OUT=$(mktemp /tmp/codex-out.XXXXXX)
codex exec \
  --cd /path/to/repo \
  --sandbox workspace-write \
  --output-last-message "$OUT" \
  "Full task prompt: goal, constraints, files to touch, definition of done." \
  </dev/null
  • </dev/null is MANDATORY when stdin is not a real terminal (background shells, scripts): codex treats open stdin as extra context and waits forever for EOF.
  • Codex sees NOTHING of your conversation. Put all context in the prompt: goal, relevant paths, constraints, and how to verify it's done.
  • Long prompt? Pipe it via stdin instead: codex exec [flags] - < /tmp/task.md.
  • Wrap the command in a background/Bash subagent if your host agent has one (Cursor: Task tool with a shell subagent) so Codex's verbose stream stays out of the parent context. Fallback: a plain background terminal.
  • Runs take minutes and have no built-in timeout — background it and monitor.
  • Optional: -m <model> to override the model, --json for JSONL event stream.

Collect results

cat "$OUT"                            # final message = the deliverable
git -C /path/to/repo status --short   # see what Codex actually changed

Follow-up in the same session (run from the same cwd — resume filters by cwd):

codex exec resume --last "follow-up instruction" </dev/null

Parallel runs

Parallelize only genuinely independent tasks, and assign file ownership upfront so results merge cleanly. One git worktree per Codex run — never two in the same tree:

git worktree add /tmp/wt-taskA -b codex/task-a
codex exec --cd /tmp/wt-taskA --sandbox workspace-write -o /tmp/outA.md "task A" </dev/null

Failure modes

  • Hangs forever with no output → stdin was left open. Kill it, relaunch with </dev/null.
  • codex login status non-zero → the user must run codex login. Don't work around it.
  • ChatGPT plan rate limit hit → report to the user; never retry in a loop.
  • "Not a git repo" error → add --skip-git-repo-check, or init a repo first.
  • Network is blocked inside the workspace-write sandbox by default. If the task needs it (installs, API calls): -c sandbox_workspace_write.network_access=true.
  • NEVER use --dangerously-bypass-approvals-and-sandbox.

Rules

  • One task per launch. Split big jobs into multiple launches.
  • Review Codex's diff yourself before declaring the task done.
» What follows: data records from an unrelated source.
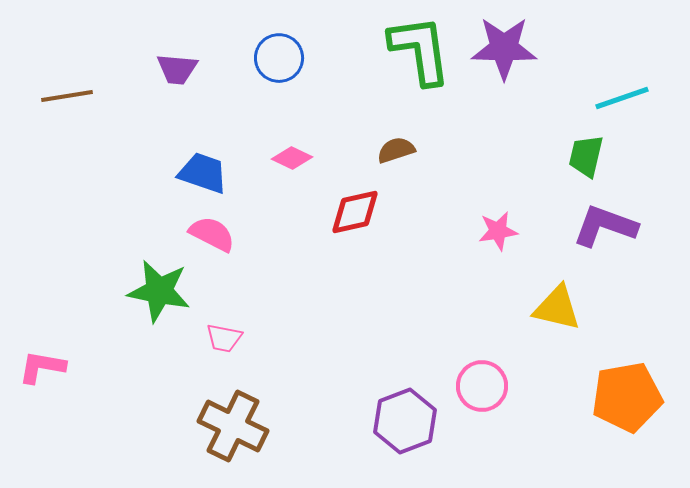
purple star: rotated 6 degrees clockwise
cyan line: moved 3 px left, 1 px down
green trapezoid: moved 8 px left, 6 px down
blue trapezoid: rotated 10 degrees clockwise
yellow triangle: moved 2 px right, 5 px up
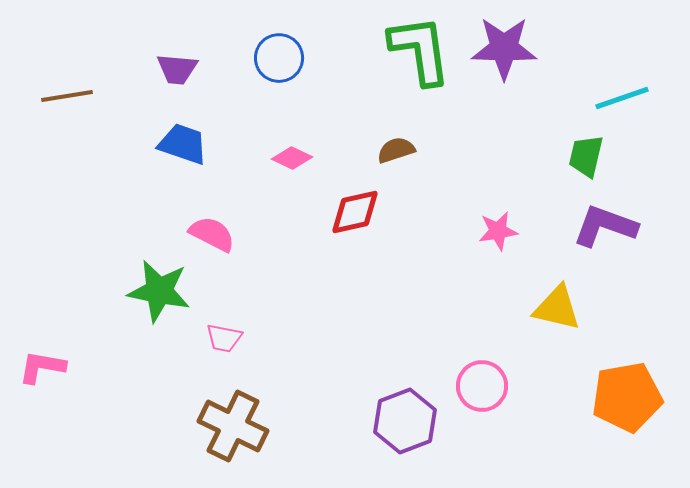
blue trapezoid: moved 20 px left, 29 px up
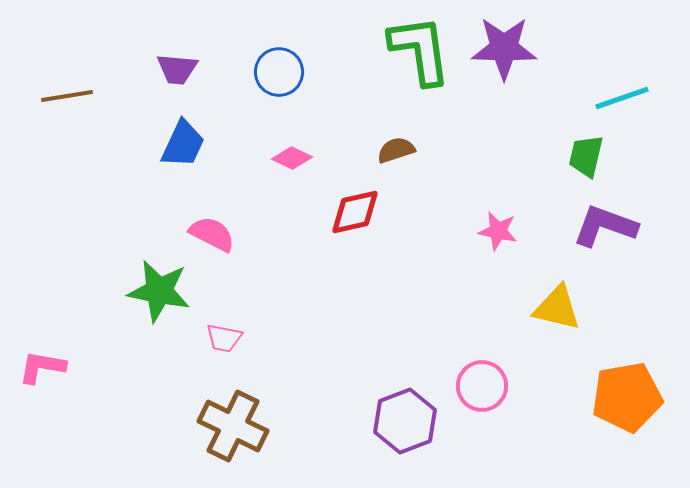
blue circle: moved 14 px down
blue trapezoid: rotated 96 degrees clockwise
pink star: rotated 21 degrees clockwise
Cursor-native wrapper (optional)

For auto-routing and /codex invocation inside Cursor, add ~/.cursor/agents/codex.md — a custom subagent whose description is "delegates coding tasks to Codex CLI" and whose body points at this skill.

Limitations

  • Adapted from davidondrej/skills; verify local paths, tools, credentials, and agent features before acting.
  • For commands, remote access, scheduling, browser automation, or file-changing workflows, get explicit user approval and confirm the target environment first.